Dustin Brown, OMB deputy assistant director for management, said increased transparency would be one of PART's most significant legacies. "The fact that we made …over 1,000 assessments available online with sometimes painstaking detail attached … to anyone with an Internet connection is a tremendous accomplishment," Brown said.
He added that he is passionate about ensuring the more than 5,000 performance measures developed and implemented through the tool remain an integral element of the next administration.
"We know so much more about outcomes and outputs and efficiency measures now, and that's what program managers use and live by," Brown said. "It's how we link higher level 'how is [Health and Human Services] doing?' assessments with 'how is Bob the program manager with HHS doing?' [It's] how we are making that linkage with organizational and individual performance. That's what I and performance managers across government will ensure live on."

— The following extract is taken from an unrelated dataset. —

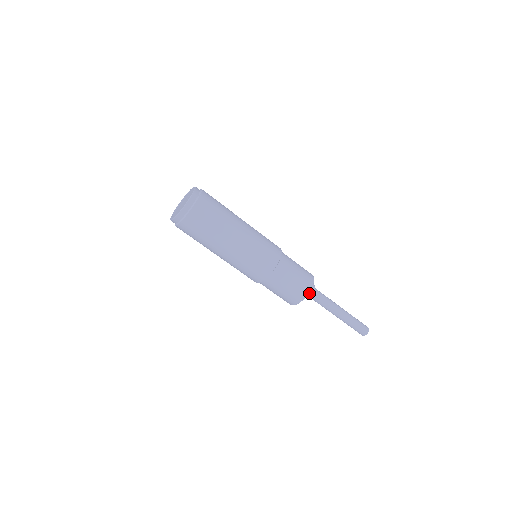
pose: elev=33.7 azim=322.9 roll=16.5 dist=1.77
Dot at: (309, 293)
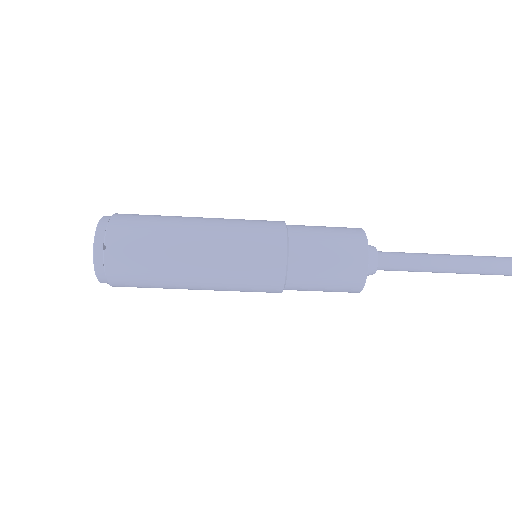
Dot at: (370, 273)
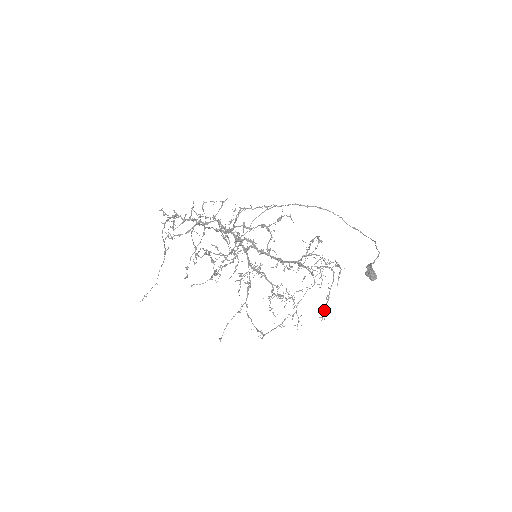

Scores have improved significantly since OMB published evaluations for the first 20 percent of programs to be rated in February 2003. Of the programs assessed at that time, half could not demonstrate results and only 44 percent were adequate or better. Despite the progress agencies have made in evaluating their programs, Hughes and Brown said there is endlessly more potential in how performance data could be used.
Many critics point out that PART has limited value if Congress does not use it as a budgetary tool. Congress has been minimally, if at all, engaged in the assessments, Hughes said.
"If the next administration wants to … continue to make improvements they have to engage Congress far more," he said. "It's going to be difficult because Congress feels this is their jurisdiction, their job. They can make the argument that they have a good system already."
Brown said data mined through PART could be extremely helpful in improving interagency coordination and understanding federal investments in broad categories of programs, such as those to address homelessness or unemployment.
"We have horizontal problems and a vertical bureaucracy," Brown said. "Looking ahead there is a great opportunity that awaits career civil servants in a new administration to do cross-cutting reviews and analyses of issues that are important to next administration and the American public."
Regardless of the benefits, it is unlikely PART will continue by name. "Every administration has their own spin on how to evaluate programs," Hughes noted.
Brown said OMB has gone to great lengths to ensure the evaluations are as objective as possible, but Hughes argued that the results remain tainted because OMB is political and the performance levels are subjective.
"The simplistic nature of the tool is a problem because it allows for broad stroke manipulation -- 'effective' or 'ineffective,' that rating can mean tons of different things," Hughes said.
Brown acknowledged that "nothing's going to be 100 percent objective," but noted that OMB makes clear "the type of evidence that's required for each question" that contributes to the rating. "Looking through the questions PART asks, it's hard to argue any of them really are political in nature," he said.